For the past nine or ten days the whole state of Maharastra has been having a celebration for Ganesh. The people here get a statue of Ganesh and put it in their home treating it as an honored guest, giving it the best food, inviting other guests over to see the statue etc. Yesterday the celebration culminated with a procession through the streets with Ganesh all decked out in flowers and sitting in a cart that is pushed along the street as people dance, light fireworks and pound on drums. We followed this procession through the winding streets of Pen for a good three hours dancing in the rain and waving flags.Periodically someone will shout out the phrase, "Ganpati bappa!!" and the rest of the crowd replies by shouting "Morya!" at the top of their lungs. A pretty exhausting, but very cool thing. The march ended at the lake which is at the center of town. The lake is surrounded by a walkway and there are steps going down into the water. Ganesh is floated out to the middle on an inner tube and then dumped into the water where he is left to dissolve. Next we all headed to the nearest temple and sat down to drink spicy tea.

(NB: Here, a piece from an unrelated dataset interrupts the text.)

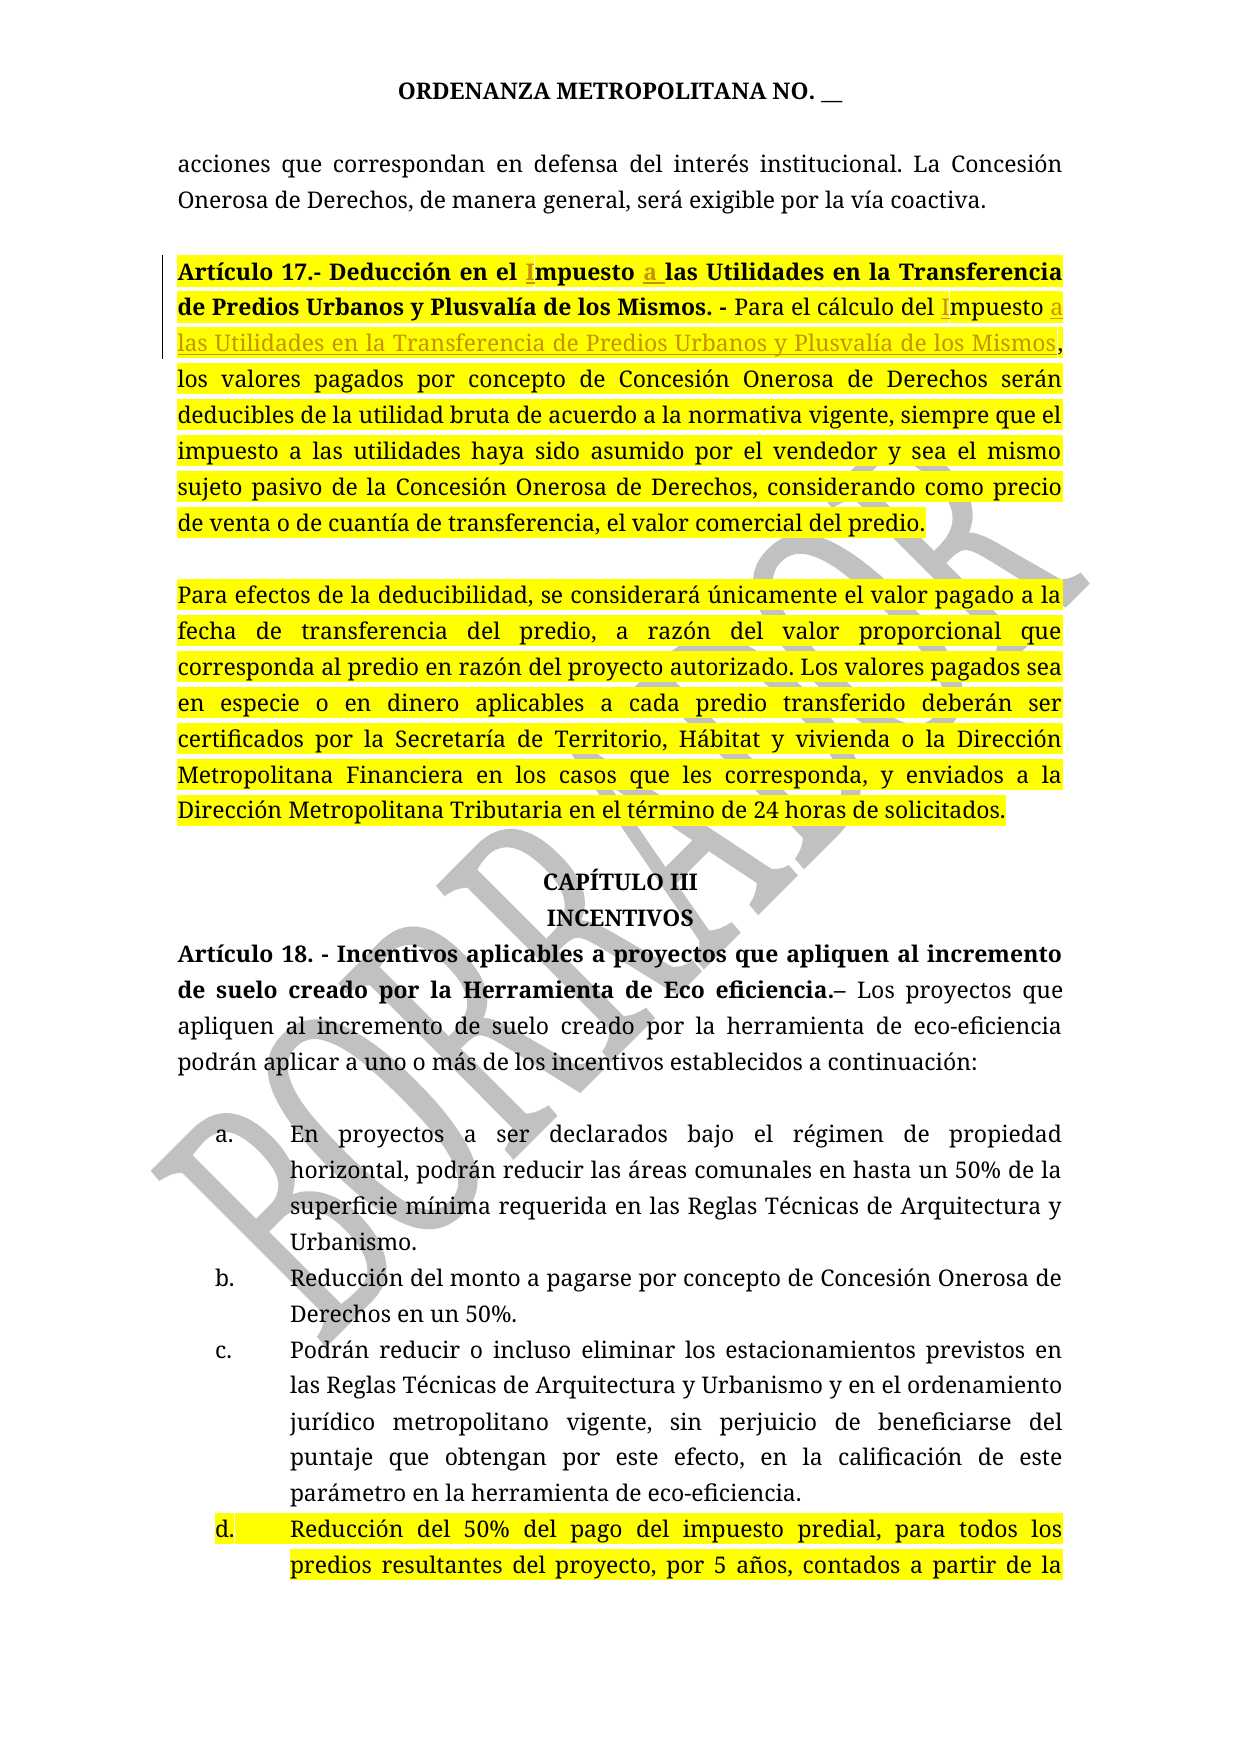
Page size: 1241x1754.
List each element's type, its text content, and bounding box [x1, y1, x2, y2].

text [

Lately I have been feeling very at home in India, and a half months I finally feel that being here is comfortable and normal. Just in time to move on. I guess thats how it goes. I can already tell that I will miss India when I leave. There are so many parts of my experience here that are completely beyond description. Sometime I look back at past posts that I have done and they just do not come close to conveying what it is like to be here.
I am excited for the next leg of my trip. The idea of spending the next month traveling in Nepal and India is intimidating but after my time here I feel more confident that I can handle it. I am most excited to see the Himalayas. As long as I don't get laid out by the altitude sickness I am planning on a five day trek through the mountains near the Darjeeling. Three days to go.